Work order:
Pull every line out of the listing below and copy each one character for character.

The data:
• • • • • • •
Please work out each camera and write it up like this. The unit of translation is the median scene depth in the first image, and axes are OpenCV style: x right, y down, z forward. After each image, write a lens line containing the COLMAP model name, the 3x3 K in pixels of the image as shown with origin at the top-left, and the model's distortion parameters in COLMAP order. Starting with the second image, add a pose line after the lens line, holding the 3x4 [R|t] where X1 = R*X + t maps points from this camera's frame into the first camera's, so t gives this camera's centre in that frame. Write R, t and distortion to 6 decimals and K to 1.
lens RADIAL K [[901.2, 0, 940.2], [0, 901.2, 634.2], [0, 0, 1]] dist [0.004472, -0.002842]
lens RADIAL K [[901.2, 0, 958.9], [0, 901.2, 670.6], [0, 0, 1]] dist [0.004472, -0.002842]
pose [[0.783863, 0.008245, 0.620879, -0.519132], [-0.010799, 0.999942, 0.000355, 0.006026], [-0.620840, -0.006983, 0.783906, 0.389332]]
• • • • • • •
Answer space:
Please work out each camera and write it up like this. The unit of translation is the median scene depth in the first image, and axes are OpenCV style: x right, y down, z forward. After each image, write a lens line containing the COLMAP model name, the 3x3 K in pixels of the image as shown with origin at the top-left, and the model's distortion parameters in COLMAP order. Starting with the second image, add a pose line after the lens line, holding the 3x4 [R|t] where X1 = R*X + t maps points from this camera's frame into the first camera's, so t gives this camera's centre in that frame. Write R, t and distortion to 6 decimals and K to 1.
lens RADIAL K [[901.2, 0, 940.2], [0, 901.2, 634.2], [0, 0, 1]] dist [0.004472, -0.002842]
lens RADIAL K [[901.2, 0, 958.9], [0, 901.2, 670.6], [0, 0, 1]] dist [0.004472, -0.002842]
pose [[0.783863, 0.008245, 0.620879, -0.519132], [-0.010799, 0.999942, 0.000355, 0.006026], [-0.620840, -0.006983, 0.783906, 0.389332]]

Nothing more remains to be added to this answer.